Give back exactly the stretch of data below from the line holding "line: (857, 730)" through the line holding "text: (756, 904) -> (579, 941), 305 -> 304", both ends included, and leave the remaining lines out.

▸ The records
[Start of section]

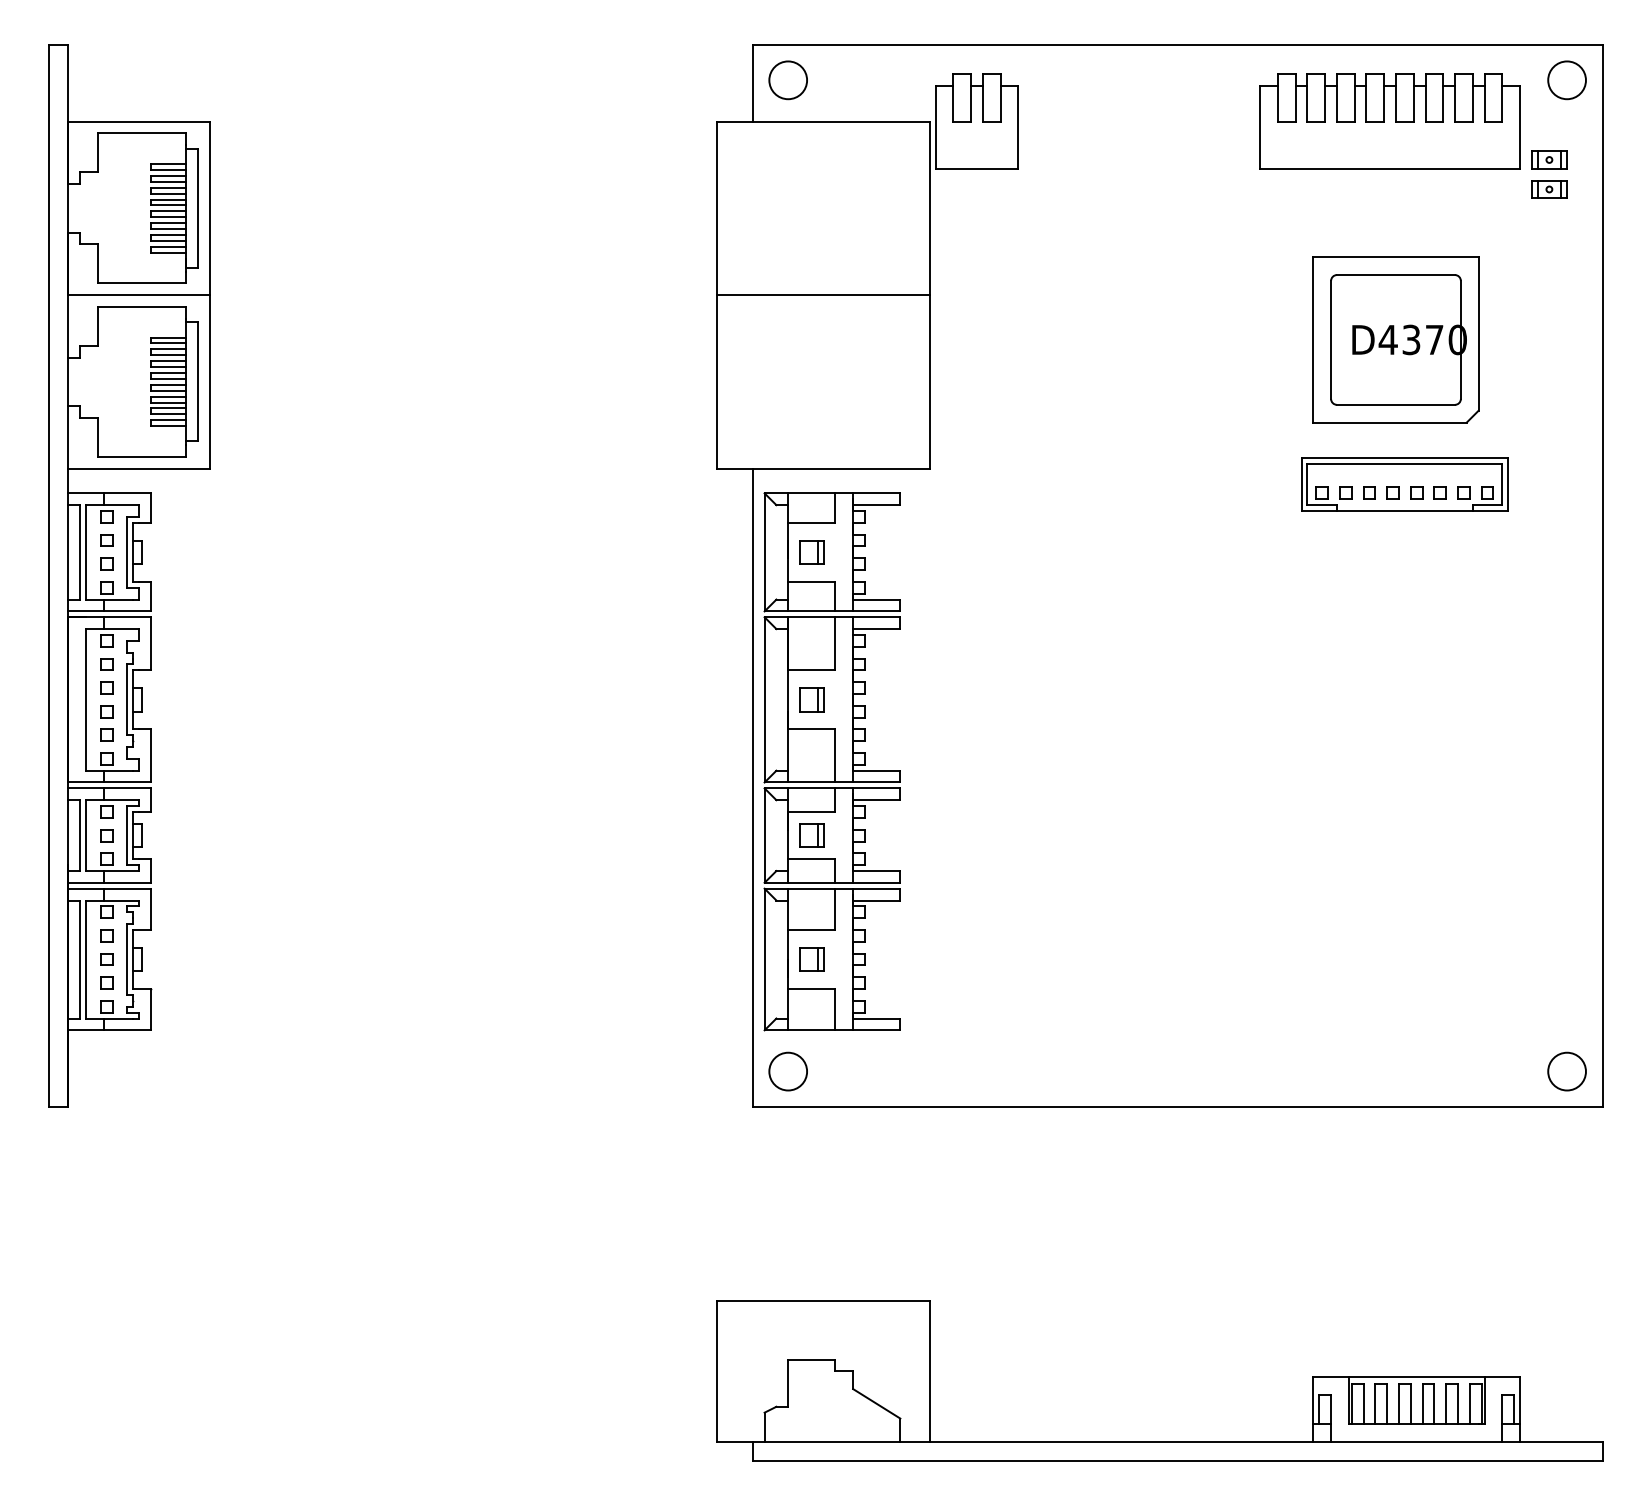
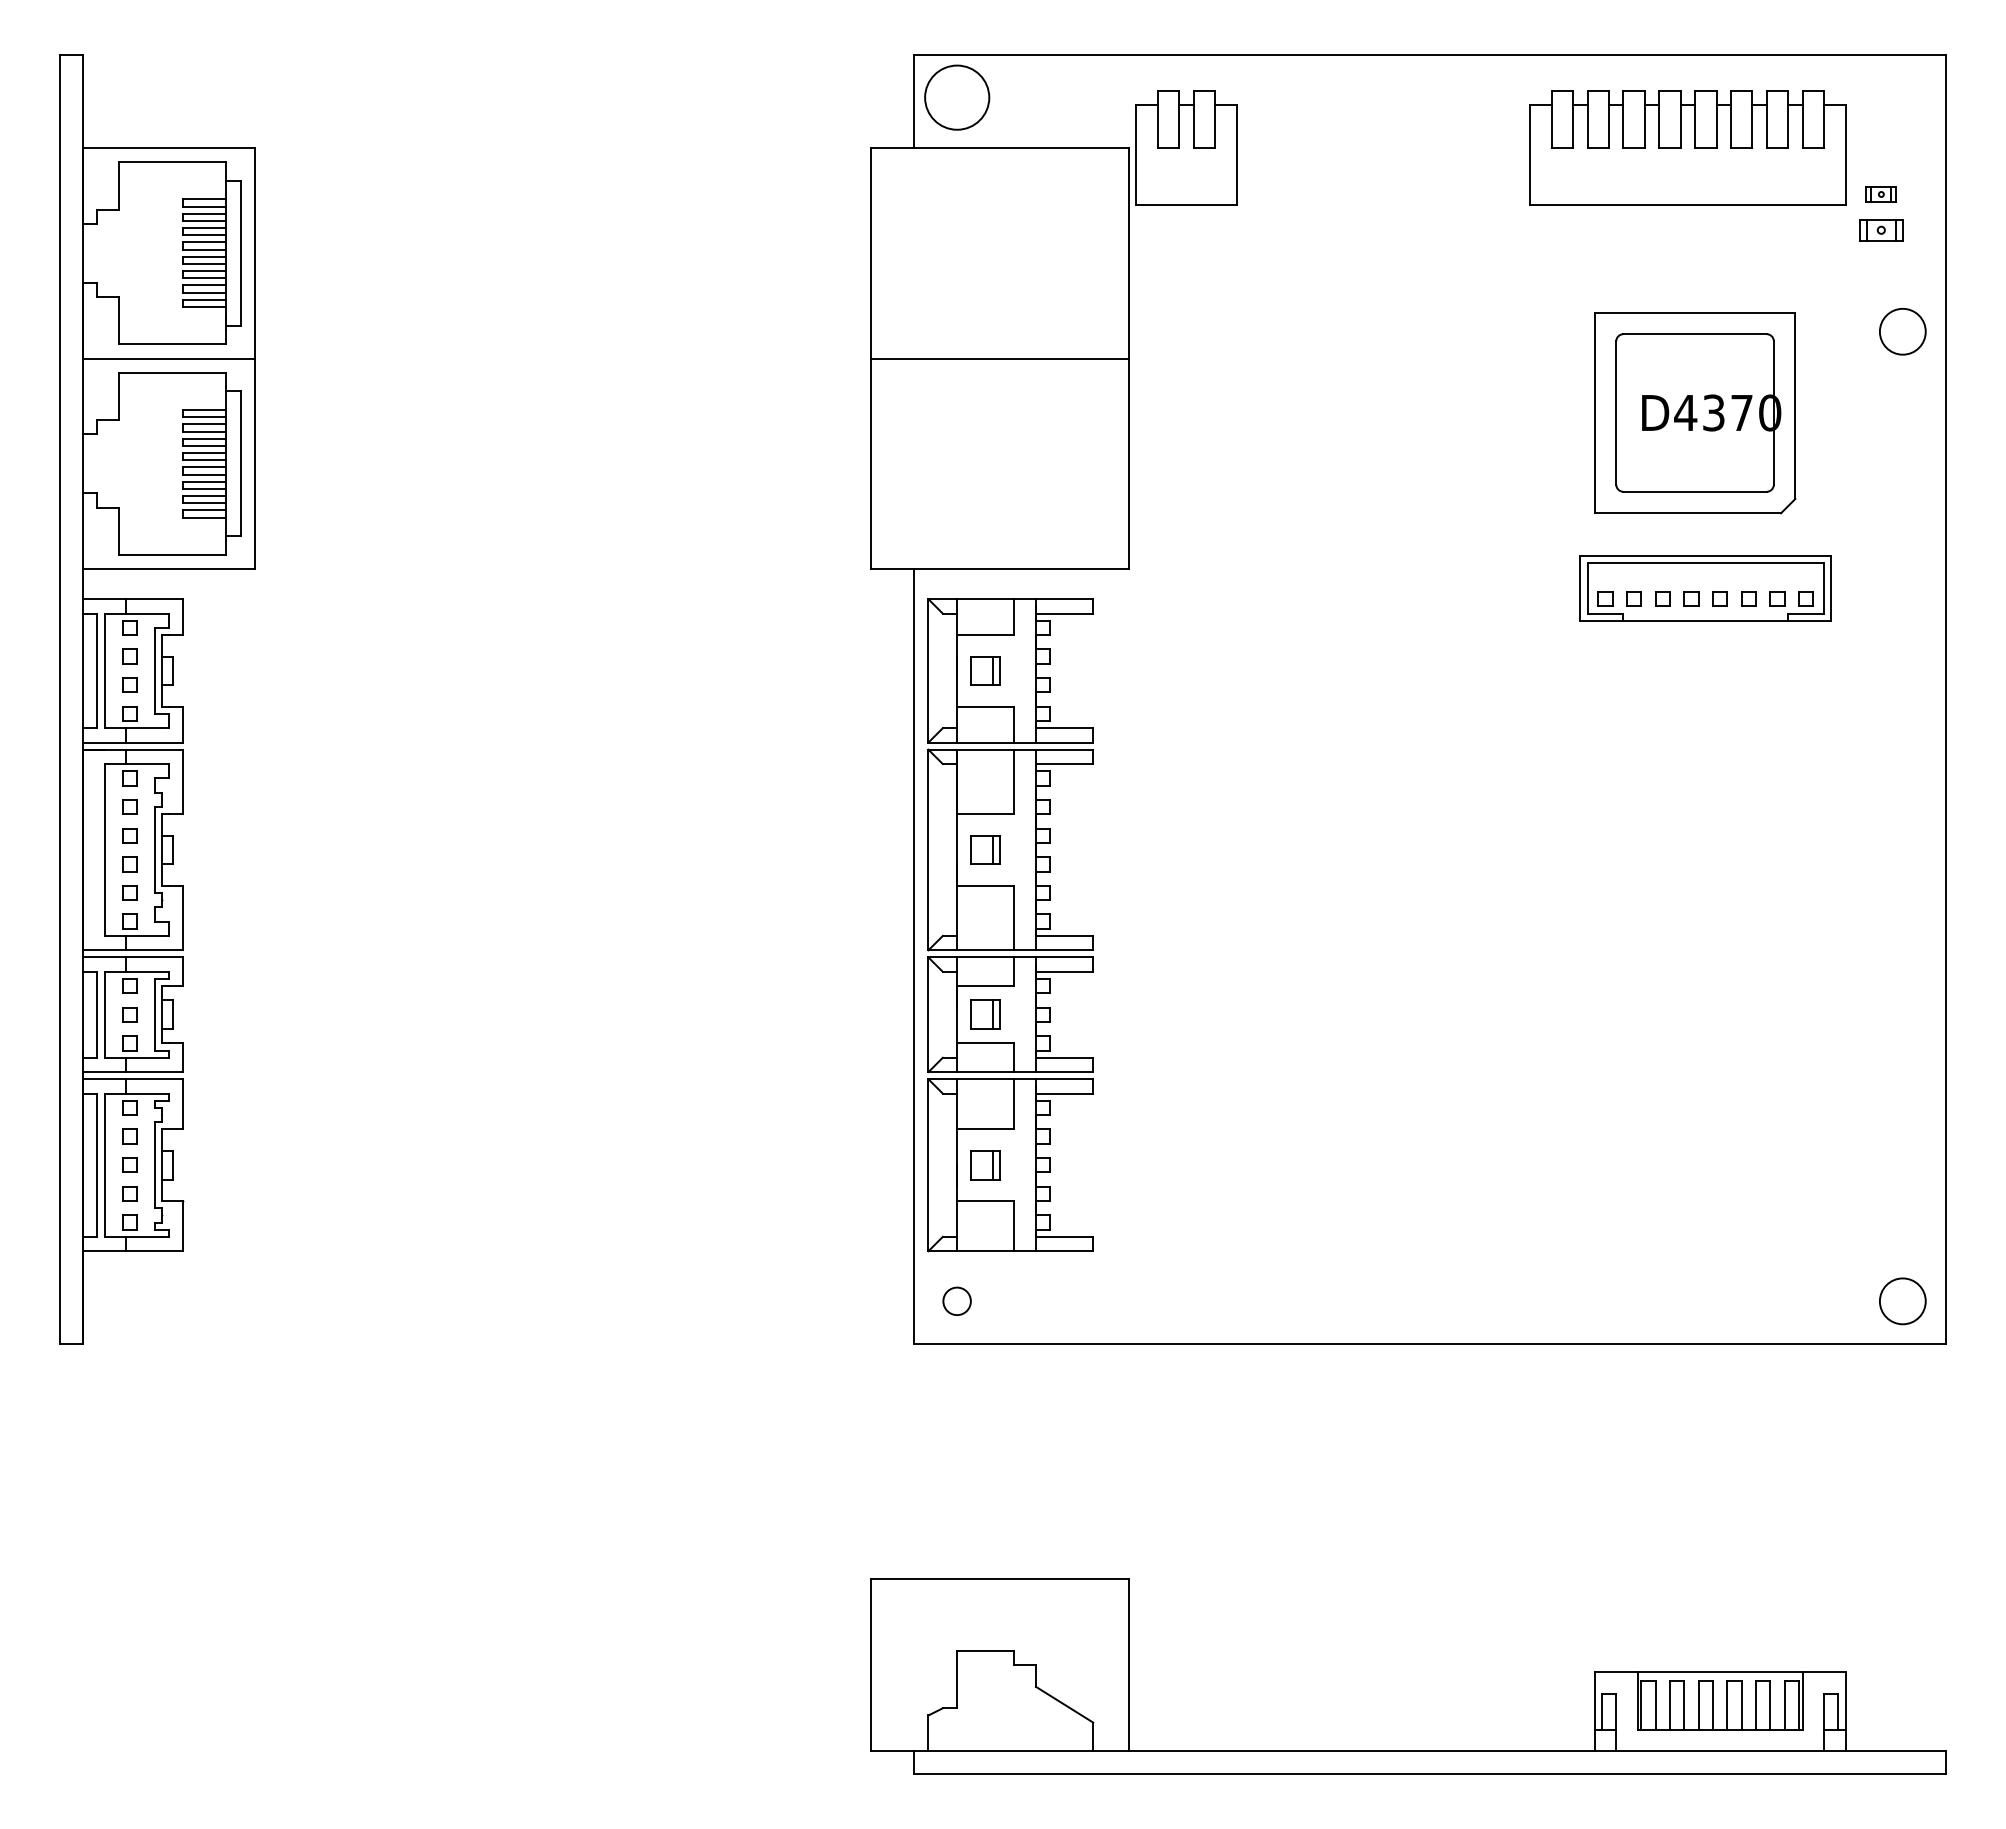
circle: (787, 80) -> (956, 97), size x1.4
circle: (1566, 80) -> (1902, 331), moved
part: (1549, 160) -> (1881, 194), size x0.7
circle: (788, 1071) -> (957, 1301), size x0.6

[End of section]
[Start of section]

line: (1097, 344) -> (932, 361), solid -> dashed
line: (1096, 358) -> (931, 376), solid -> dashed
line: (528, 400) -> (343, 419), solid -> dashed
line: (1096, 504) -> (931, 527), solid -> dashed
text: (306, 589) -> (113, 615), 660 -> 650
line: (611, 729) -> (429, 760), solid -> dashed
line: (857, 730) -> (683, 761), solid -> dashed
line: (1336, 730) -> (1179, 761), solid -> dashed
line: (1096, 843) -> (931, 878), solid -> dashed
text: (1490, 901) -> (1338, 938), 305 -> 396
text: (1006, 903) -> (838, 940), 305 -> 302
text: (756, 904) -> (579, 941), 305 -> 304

[End of section]
[Start of section]

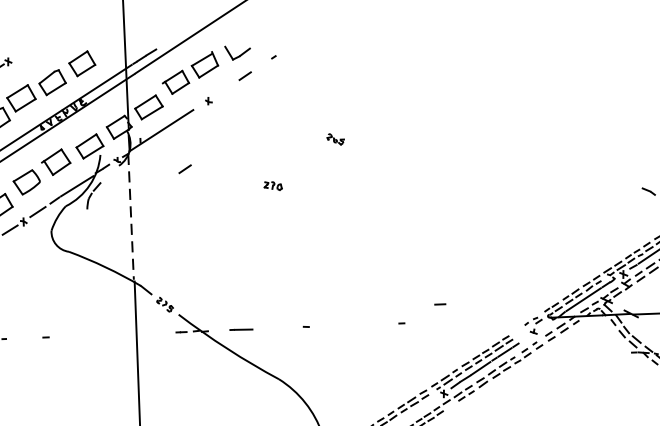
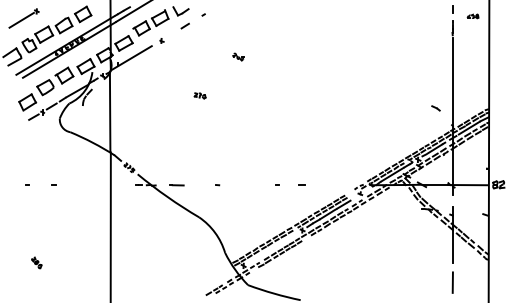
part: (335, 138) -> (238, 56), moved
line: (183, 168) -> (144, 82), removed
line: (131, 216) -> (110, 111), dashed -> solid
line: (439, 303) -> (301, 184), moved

[End of section]

▸ Output
line: (857, 730) -> (683, 761), solid -> dashed
line: (1336, 730) -> (1179, 761), solid -> dashed
line: (1096, 843) -> (931, 878), solid -> dashed
text: (1490, 901) -> (1338, 938), 305 -> 396
text: (1006, 903) -> (838, 940), 305 -> 302
text: (756, 904) -> (579, 941), 305 -> 304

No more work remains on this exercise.